Hommage an eine ungewöhnliche Mutter – Barbara Honigmanns Erinnerungen (Rebecca Maria Salentin)

Ein Kapitel aus meinem Leben
von Barbara Honigmann
Hanser Verlag, München 2004

Hommage an die Mutter

Barbara Honigmann, geboren 1949 in Ost-Berlin, ist Dramaturgin, Regisseurin, Autorin und Tochter von Lizzy Kohlmann, die zwölf Jahre lang mit dem Geheimagenten und Meisterspion Kim Philby verheiratet war. Diesen Abschnitt im Leben ihrer Mutter versucht Honigmann in dem Buch „Ein Kapitel aus meinem Leben“ zu rekonstruieren.

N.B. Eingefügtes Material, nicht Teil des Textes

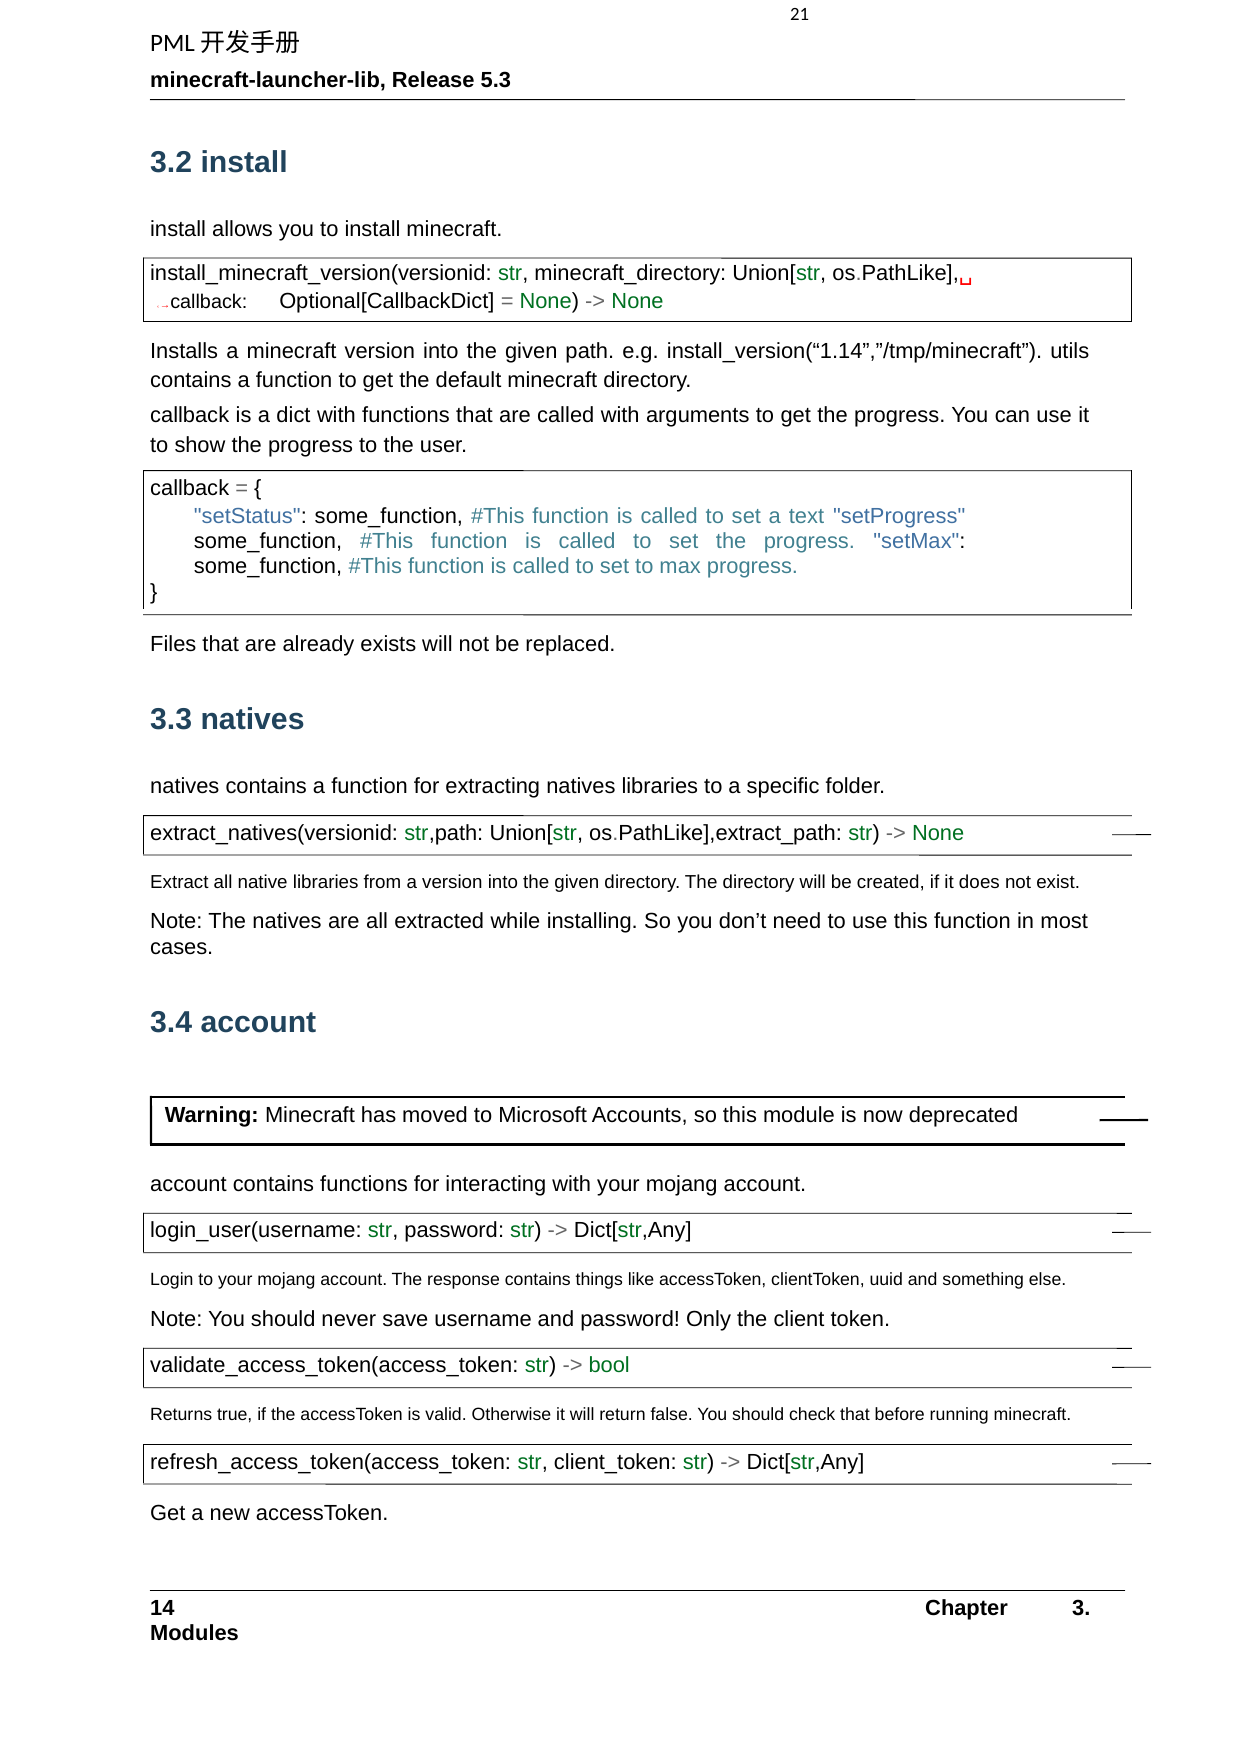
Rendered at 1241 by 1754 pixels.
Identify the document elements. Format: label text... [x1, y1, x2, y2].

text Note: You should never save username and password! Only the client token. [150, 1306, 1090, 1331]
text Get a new accessToken. [150, 1500, 1090, 1525]
text Login to your mojang account. The response contains things like accessToken, clientToken, uuid and something else. [150, 1269, 1090, 1289]
text callback is a dict with functions that are called with arguments to get the progress. You can use it to show the progress to the user. [150, 402, 1090, 457]
text callback = { [150, 474, 1090, 500]
text 14 Chapter 3. Modules [150, 1595, 1090, 1645]
text Files that are already exists will not be replaced. [150, 631, 1090, 656]
text refresh_access_token(access_token: str, client_token: str) -> Dict[str,Any] [150, 1448, 1090, 1474]
text Returns true, if the accessToken is valid. Otherwise it will return false. You should check that before running minecraft. [150, 1404, 1090, 1424]
text natives contains a function for extracting natives libraries to a specific folder. [150, 773, 1090, 799]
text minecraft-launcher-lib, Release 5.3 [150, 67, 1090, 93]
text 3.2 install [150, 144, 1090, 178]
text Note: The natives are all extracted while installing. So you don’t need to use this function in most cases. [150, 908, 1090, 959]
text 3.4 account [150, 1004, 1090, 1039]
text validate_access_token(access_token: str) -> bool [150, 1352, 1090, 1377]
text login_user(username: str, password: str) -> Dict[str,Any] [150, 1217, 1090, 1242]
text 3.3 natives [150, 701, 1090, 736]
text ˓→callback: Optional[CallbackDict] = None) -> None [156, 287, 1090, 313]
text extract_natives(versionid: str,path: Union[str, os.PathLike],extract_path: str) -> None [150, 820, 1090, 845]
text } [150, 579, 1090, 604]
text Extract all native libraries from a version into the given directory. The directory will be created, if it does not exist. [150, 871, 1090, 893]
text Warning: Minecraft has moved to Microsoft Accounts, so this module is now deprecated [164, 1102, 1090, 1127]
text install allows you to install minecraft. [150, 216, 1090, 241]
text "setStatus": some_function, #This function is called to set a text "setProgress" some_function, #This function is called to set the progress. "setMax": some_function, #This function is called to set to max progress. [194, 504, 965, 578]
text Installs a minecraft version into the given path. e.g. install_version(“1.14”,”/tmp/minecraft”). utils contains a function to get the default minecraft directory. [150, 337, 1090, 392]
text install_minecraft_version(versionid: str, minecraft_directory: Union[str, os.PathLike],␣ [150, 258, 1090, 286]
text account contains functions for interacting with your mojang account. [150, 1171, 1090, 1196]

Da Lizzy Kohlmann es stets verstanden hat, ihren Lebenslauf mit Geheimnissen zu umweben, ist das schwierig: „So wie ihren Geburtstag hat meine Mutter alle Daten ihres Lebens im Ungefähren gelassen.“ Sie ließ “ sogar ihr Sterbedatum (…) im Unklaren, (…) sie starb in der Nacht vom 18. auf den 19. Mai. Doch niemand weiß nun, ob ihr Tod noch am 18. oder schon am 19. Mai eingetreten ist“.

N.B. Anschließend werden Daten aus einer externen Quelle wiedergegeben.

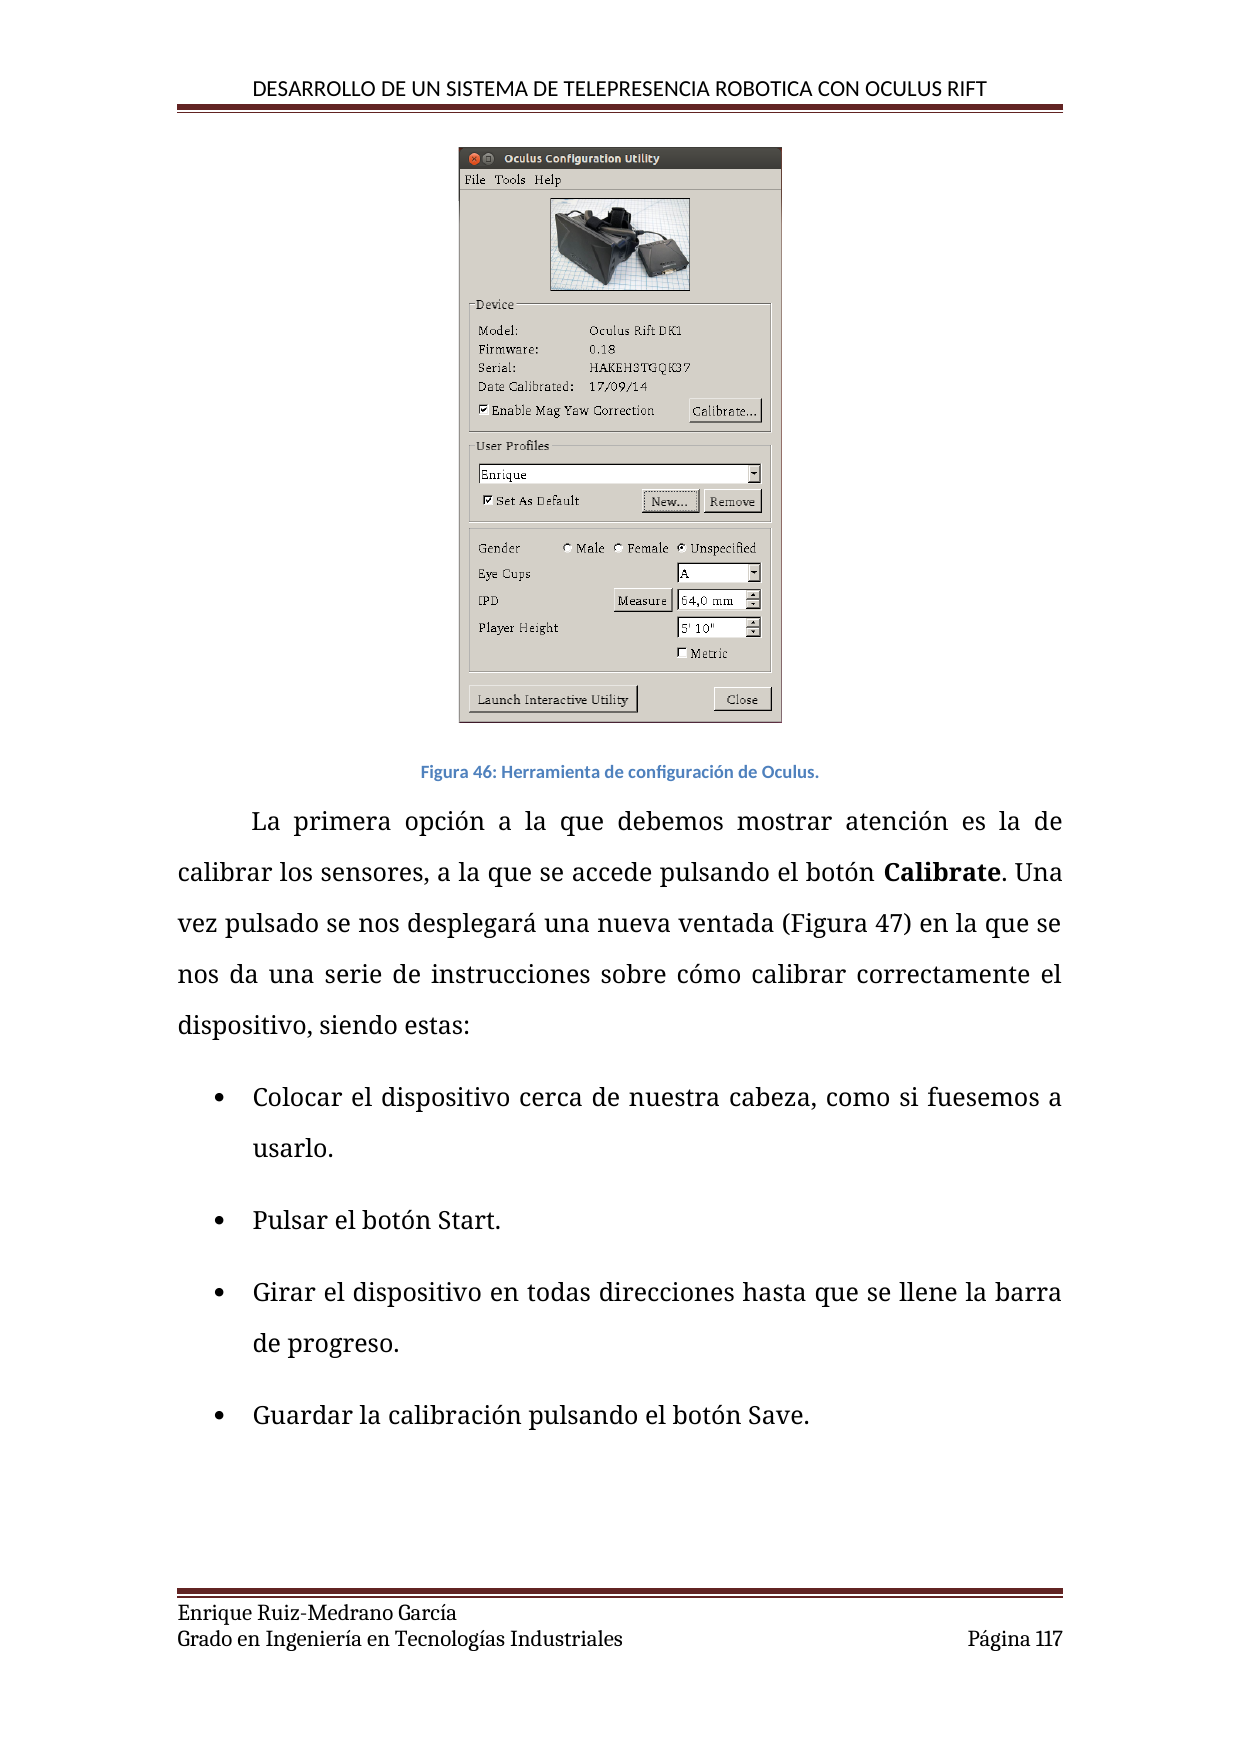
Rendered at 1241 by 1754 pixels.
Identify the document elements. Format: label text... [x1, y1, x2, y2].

text La primera opción a la que debemos mostrar atención es la de calibrar los sensores, a la que se accede pulsando el botón Calibrate. Una vez pulsado se nos desplegará una nueva ventada (Figura 47) en la que se nos da una serie de instrucciones sobre cómo calibrar correctamente el dispositivo, siendo estas: [177, 804, 1063, 1042]
list Girar el dispositivo en todas direcciones hasta que se llene la barra de progreso. [215, 1275, 1063, 1360]
text Figura : Herramienta de configuración de Oculus. [177, 760, 1063, 783]
list Colocar el dispositivo cerca de nuestra cabeza, como si fuesemos a usarlo. [215, 1080, 1063, 1165]
list Pulsar el botón Start. [215, 1203, 1063, 1237]
picture [458, 147, 782, 723]
list Guardar la calibración pulsando el botón Save. [215, 1398, 1063, 1432]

Barbara Honigmann erzählt Episoden, die ihr aus dem Leben der Mutter bekannt sind. Manches hat die Mutter selbst erzählt, einiges ist von alten Freunden der Mutter bekannt, vieles stammt aus der Zeit, in der die Autorin selbst schon gelebt hat. Sie sammelt die Erinnerungen und versucht sie zu einem Bild zusammenzufügen, das dem Leben der Mutter entsprechen könnte. Dabei muss sie feststellen, dass ihre Mutter zwar einiges erzählt, als sie bereitwillig ankündigt, sie werde ihre Tochter nun aufklären über die Zeit mit Kim Philby, über „dieses Kapitel aus meinem Leben“, doch dass sie die Tochter im Grunde wieder nichts Genaues wissen lässt.
Nicht nur Barbara Honigmann fühlt sich im Ungewissen gelassen, auch ihr Vater und ein ehemaliger Liebhaber der Mutter bestätigen das Gefühl des Ausgeschlossenseins. „Mein Vater, Pieter und ich hätten einen Dreierbund schließen können, wir, die ihr so stark zugeneigt waren und uns doch aus ihrem Leben ausgeschlossen oder zumindest immer wieder vor die Tür gesetzt fühlten.“

Da Barbara Honigmann nie wirklich etwas über die Ehe der Mutter mit dem Geheimagenten und die eigene Mitarbeit für den russischen Geheimdienst erfährt, zieht sie den Schluss: „Vielleicht gehörte meine Mutter zu den Menschen, die, was sie lieben, verraten müssen.“ Anders kann sie sich nicht erklären, dass ihre Mutter England, das Land verriet, das sie so liebte und von dem sie ihr Leben lang noch schwärmen sollte. Sie belässt es dabei und versucht auch nach dem Tod der Mutter nicht, durch Akteneinsicht Genaueres zu erfahren.
„Ein Kapitel aus meinem Leben“ ist der anrührende Versuch einer Tochter, das Leben der Mutter zu reflektieren und zu verstehen. Zuweilen nähert sich die Tochter der Vergangenheit der Eltern ironisch: „Jetzt saß die Partisanin im Wintergarten ihrer Villa (…) und lackierte sich Fuß- und Fingernägel, während sie von den Abenteuern und Gefahren ihres Partisanenlebens erzählte. Und danach gingen wir ins Gellertbad schwimmen.“, doch es bleibt bei aller Kritik ein liebevolles Porträt. Es gibt keine Passagen, in denen Barbara Honigmann ohne Respekt über ihre Eltern erzählt, und gerade diese Haltung macht die besondere Qualität des Buches aus.